What city and state are you from?
What is your education level and background?
Master's Degree or Higher
If you have traveled abroad in the past, where have you been?
Austria, Germany, France, Italy
What sparked your interest in going to teach English abroad?
I felt it was time to do something different. I was laid off last December, and while my career was satisfying, I didn't want to spend the next 16 years doing the same thing. I have been working in Tunis, the capital of Tunisia, and am very happy with my choice.
TEFL CLASS INFORMATION
Why did you decide to get TEFL certified and choose International TEFL Academy?
I was in Austria and needed a certification close to where I was. I have spent a lot of time in Prague and had always enjoyed the city, so it seemed like a logical choice.
Which TEFL certification course did you take?
TEACHING ABROAD IN TUNIS, TUNISIA
Which country did you decide to teach English in and why?
I decided to teach English in Tunisia because of the cost of living, salary, ruins, beaches.
How long have you been in this country and how long do you plan to stay?
Eight months and I plan on staying another year and four months
How did you secure your English teaching job?

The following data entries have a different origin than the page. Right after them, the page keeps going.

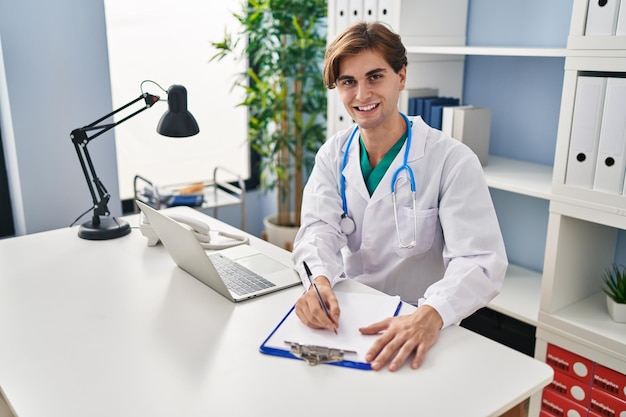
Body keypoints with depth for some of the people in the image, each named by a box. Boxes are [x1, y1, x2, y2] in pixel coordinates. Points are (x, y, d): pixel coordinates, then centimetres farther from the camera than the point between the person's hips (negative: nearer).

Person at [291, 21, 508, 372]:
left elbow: (480, 261, -21)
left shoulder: (452, 160, -13)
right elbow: (321, 229, -10)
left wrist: (431, 315, -41)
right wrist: (319, 281, -32)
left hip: (415, 329, -3)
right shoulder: (333, 155, 2)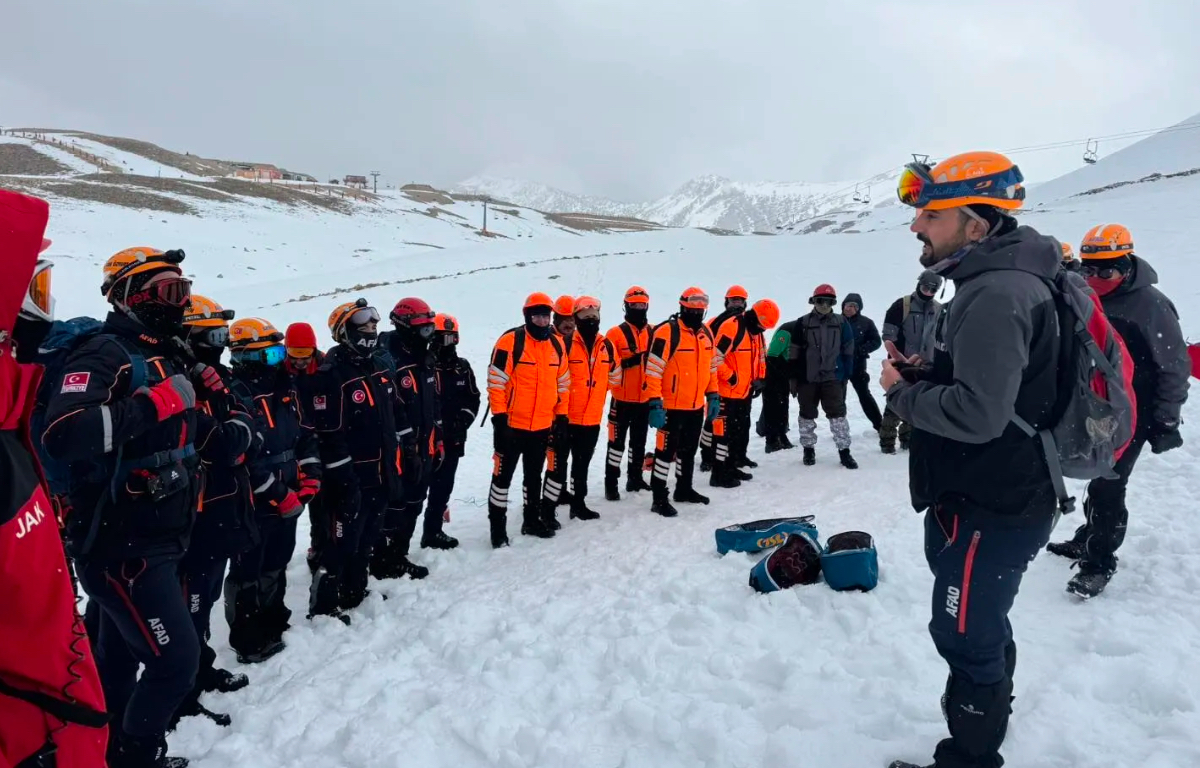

Applied, found it with a Google search.
How did you get your work visa? If you didn't get a work visa, please elaborate on working under the table without a work visa.
My employer helped with the visa paperwork and visits to the responsible party within the government. All in all, it was not a difficult process, since their support was so good.
Tell us about your English teaching job!
I work a minimum of 30-35 hours a week, pay is around $14 an hour US. I am able to live well, travel, and save at least €300 a month minimum, more if I don't travel. My students are primarily adults, mostly business professionals: IT people, geologists, doctors, lawyers, PHD researchers, or students pursuing advanced degrees. We are on a two-week holiday now, and between sessions there is always a six to ten day break as well, which leaves ample time to explore.
How did you find somewhere to live and what is it like? Do you have roommates?
I had an easy time finding somewhere to live. I took the first place I looked at, it is a servant's quarters behind a villa. I have 800 square feet, a house with 22" thick walls but no air conditioning, and my rent is less than my air conditioning bill in Las Vegas. I am able to live alone.
Please explain the cultural aspects, public transportation, nightlife, social activities, food, expat community, dating scene, travel opportunities, etc. about your country:
Tunis has a theater and cinemas in Arabic and French.
Public Transportation: There is a bus system and a streetcar system, as well as a light rail line in Tunis. Intercity travel can be done with trains or with a louage, which is a shared taxi and is very inexpensive. Most expats use mostly taxis. They are very inexpensive and always available.
Nightlife: There are beach resorts with nightlife, nightclubs, discos etc in all cities, and while hard alcohol and imported wines are expensive, Tunisian wine and beer are not. Tunisians are friendly and very curious about foreigners, Americans in particular.
Expat Community: There are expat groups and one's employer is also a good source of friends. Tunisians are also easy to meet and always ready for coffee or a meal.
Food: Tunisian food is an acquired taste, and restaurants in my experience are not particularly good. There are some very nice Italian restaurants. If you must have Thai, or Chinese, or Indian, here is not the place for you. I cook myself most of the time, and the food quality is exquisite. There is very little imported and when one goes to the open air market one has to buy what is available, but it is very cheap, natural, and delicious. Spices here, like saffron, are also cheap.
Dating scene: Some people date, some people do not. That is a personal choice. My personal experience is that they do not like people to be single and childless, other people at my school have reported this issue as well.
Travel Opportunities: Within Tunisia is a lot to see, from Roman ruins to desert, to beaches, to mountains. If one speaks French one can go anywhere with ease. A few words of Arabic are appreciated and go a long ways.
COUNTRY INFORMATION - MONEY
What are your monthly expenses?
Utilities: 4x per year $40
Food: $40/week, but I eat like a king and entertain on that as well.
Espresso in a cafe is less than a dollar, a movie is two dollars.
Public Transportation: Taxis are my biggest expense, I spend $3 a day going back and forth to school.
Phone/Communication: My cellphone costs me between $10-$15 a month, depending on talk time, and I spend $20/ month for a SIM card for unlimited Internet.
How would you describe your standard of living?
In your opinion, how much does someone need to earn in order to live comfortably?
Someone could live comfortably on $800 a month here, less than half of what I make
ADVICE FOR PROSPECTIVE TEACHERS IN TUNIS, TUNISIA
What advice would you give someone planning or considering teaching abroad? Would you recommend teaching in your country?
I would wholeheartedly recommend teaching here to open-minded, thick-skinned people who do not feel the need to be a missionary. I am learning to be flexible and can handle anything that comes my way. I taught in the States for 15 years, and I will say that nothing in my college experience prepared me for the classroom management challenges that I have faced. I feel confident now that I can deal with anyone.
Trevor is originally from Jefferson, Maine. He was inspired to travel after he lost his job and came to the realization he didn't want to keep doing that same type of work forever. He decided to take the plunge and teach English in Tunis, the capital of Tunisia.